Leading the blocking charge is freshman forward Myles Turner, who swats 12.2 percent of opponents’ two point attempts when he is on the floor. That number leads the conference among qualified players.

Through 18 games Turner has blocked 48 shots, giving him a promising shot of breaking the University record for blocks in a season — 92 by Chris Owens in the 2000-2001 season — in what will likely be his lone season in Austin.

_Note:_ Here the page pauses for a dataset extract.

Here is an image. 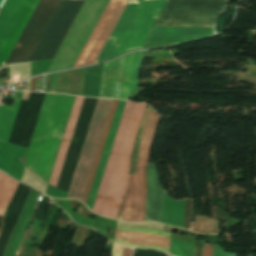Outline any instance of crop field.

Turner is not the only player with a shot at setting a school record. If the team continues its current pace of blocking shots, it’ll easily shatter the program record of 206 set last season. Overall, this team has rejected 13.4 percent of field goals attempted by opponents, which is easily the highest percentage by a Texas team since the 1979-1980 season, when blocked shots were first recorded.

Solid interior defense is nothing new for a team led by head coach Rick Barnes — 12 of the 13 Texas teams that have blocked the highest percentage of opponent shots on record were teams coached by Barnes.

The Longhorns should get their hands on plenty of shots this Saturday when they host No. 11 Kansas Jayhawks, who have had 99 of their field goal attempts sent back this season — the second most in the nation.

Although the quantity of shots the Longhorns block does not really seem to correlate with whether the team wins — the team is averaging 7.25 blocks in losses and 7.86 blocks in wins — Texas has proven to be elite in that regard this season and is swatting its way into the record books.